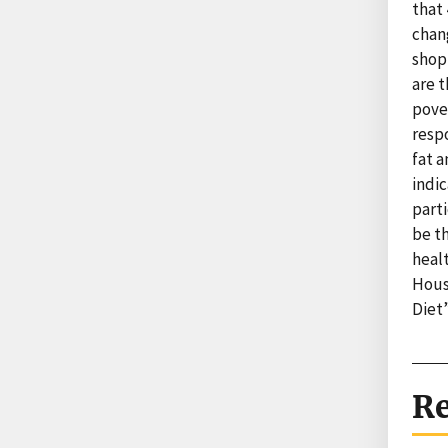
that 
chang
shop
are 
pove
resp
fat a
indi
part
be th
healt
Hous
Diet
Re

───

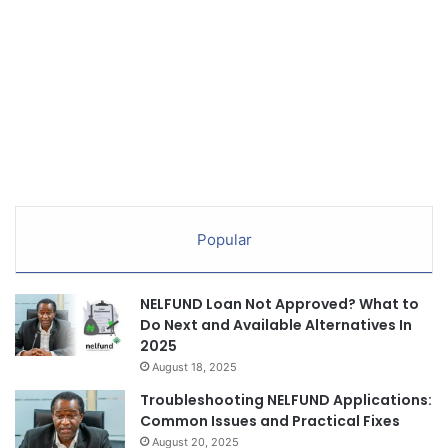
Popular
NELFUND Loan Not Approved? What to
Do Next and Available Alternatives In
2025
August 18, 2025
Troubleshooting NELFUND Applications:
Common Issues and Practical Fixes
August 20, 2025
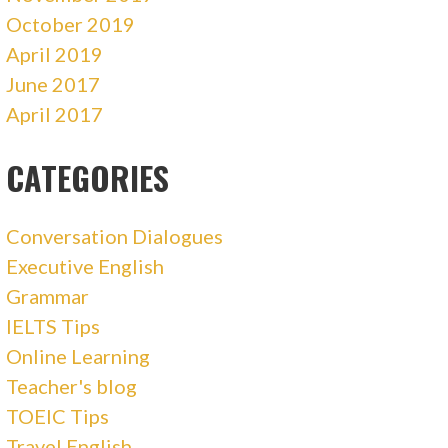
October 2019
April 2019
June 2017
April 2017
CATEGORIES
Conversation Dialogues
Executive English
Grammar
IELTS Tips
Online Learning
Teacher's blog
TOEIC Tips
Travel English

───

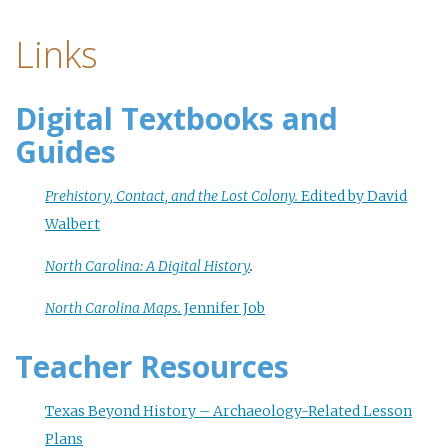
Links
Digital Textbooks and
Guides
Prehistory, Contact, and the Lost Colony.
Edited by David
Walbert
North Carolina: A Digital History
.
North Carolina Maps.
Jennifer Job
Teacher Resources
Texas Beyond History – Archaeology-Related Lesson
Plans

───

:: WHAT IS BEING ASKED ::
What are the lines above from the one with "August 20, 2025" to the one with "Travel English", both included? Reproduce them exactly, without pictures.

:: ANSWER TO THIS TASK ::
August 20, 2025
October 2019
April 2019
June 2017
April 2017
CATEGORIES
Conversation Dialogues
Executive English
Grammar
IELTS Tips
Online Learning
Teacher's blog
TOEIC Tips
Travel English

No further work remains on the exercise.